_Work order_:
Please copy the leading lines of the entries below exactly, concluding with the line in which "21 358 15.73" occurs.
Input records below:
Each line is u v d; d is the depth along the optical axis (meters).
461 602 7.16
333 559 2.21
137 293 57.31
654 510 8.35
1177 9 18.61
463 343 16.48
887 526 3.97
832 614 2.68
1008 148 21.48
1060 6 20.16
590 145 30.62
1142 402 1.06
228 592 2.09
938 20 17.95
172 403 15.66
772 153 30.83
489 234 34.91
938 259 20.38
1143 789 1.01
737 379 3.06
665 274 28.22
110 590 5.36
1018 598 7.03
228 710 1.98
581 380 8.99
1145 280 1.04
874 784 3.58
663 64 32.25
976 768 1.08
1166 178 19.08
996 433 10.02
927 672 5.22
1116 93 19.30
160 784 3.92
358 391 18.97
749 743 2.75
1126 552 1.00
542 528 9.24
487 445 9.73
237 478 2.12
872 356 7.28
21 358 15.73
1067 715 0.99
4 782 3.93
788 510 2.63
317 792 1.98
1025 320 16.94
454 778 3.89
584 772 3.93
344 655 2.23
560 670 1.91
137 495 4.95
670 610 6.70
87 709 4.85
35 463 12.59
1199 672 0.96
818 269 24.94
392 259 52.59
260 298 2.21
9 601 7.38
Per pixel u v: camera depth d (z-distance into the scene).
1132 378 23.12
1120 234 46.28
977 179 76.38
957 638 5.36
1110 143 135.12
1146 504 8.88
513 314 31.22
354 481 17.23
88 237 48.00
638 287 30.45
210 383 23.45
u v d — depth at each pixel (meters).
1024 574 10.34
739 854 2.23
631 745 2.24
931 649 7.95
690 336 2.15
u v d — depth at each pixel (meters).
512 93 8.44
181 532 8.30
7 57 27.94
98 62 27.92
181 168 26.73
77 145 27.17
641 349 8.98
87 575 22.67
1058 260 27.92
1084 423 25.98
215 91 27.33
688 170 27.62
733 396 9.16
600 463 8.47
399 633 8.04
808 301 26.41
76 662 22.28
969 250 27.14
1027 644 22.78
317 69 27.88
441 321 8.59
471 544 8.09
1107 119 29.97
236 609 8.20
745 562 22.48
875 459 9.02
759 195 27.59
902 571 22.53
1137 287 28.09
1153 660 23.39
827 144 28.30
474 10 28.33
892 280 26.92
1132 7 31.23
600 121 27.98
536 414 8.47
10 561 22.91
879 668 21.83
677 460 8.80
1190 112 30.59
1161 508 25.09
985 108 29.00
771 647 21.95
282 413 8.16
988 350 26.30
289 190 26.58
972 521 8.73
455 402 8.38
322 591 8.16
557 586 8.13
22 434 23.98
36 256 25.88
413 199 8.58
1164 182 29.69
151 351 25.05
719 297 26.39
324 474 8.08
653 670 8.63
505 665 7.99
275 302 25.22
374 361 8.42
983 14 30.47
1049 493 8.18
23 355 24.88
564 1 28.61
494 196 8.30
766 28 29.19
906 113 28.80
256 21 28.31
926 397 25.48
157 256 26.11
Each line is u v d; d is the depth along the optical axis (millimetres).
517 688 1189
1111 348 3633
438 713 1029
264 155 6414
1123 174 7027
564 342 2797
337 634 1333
End of Input records.
_Task answer_:
Each line is u v d; d is the depth along the optical axis (meters).
461 602 7.16
333 559 2.21
137 293 57.31
654 510 8.35
1177 9 18.61
463 343 16.48
887 526 3.97
832 614 2.68
1008 148 21.48
1060 6 20.16
590 145 30.62
1142 402 1.06
228 592 2.09
938 20 17.95
172 403 15.66
772 153 30.83
489 234 34.91
938 259 20.38
1143 789 1.01
737 379 3.06
665 274 28.22
110 590 5.36
1018 598 7.03
228 710 1.98
581 380 8.99
1145 280 1.04
874 784 3.58
663 64 32.25
976 768 1.08
1166 178 19.08
996 433 10.02
927 672 5.22
1116 93 19.30
160 784 3.92
358 391 18.97
749 743 2.75
1126 552 1.00
542 528 9.24
487 445 9.73
237 478 2.12
872 356 7.28
21 358 15.73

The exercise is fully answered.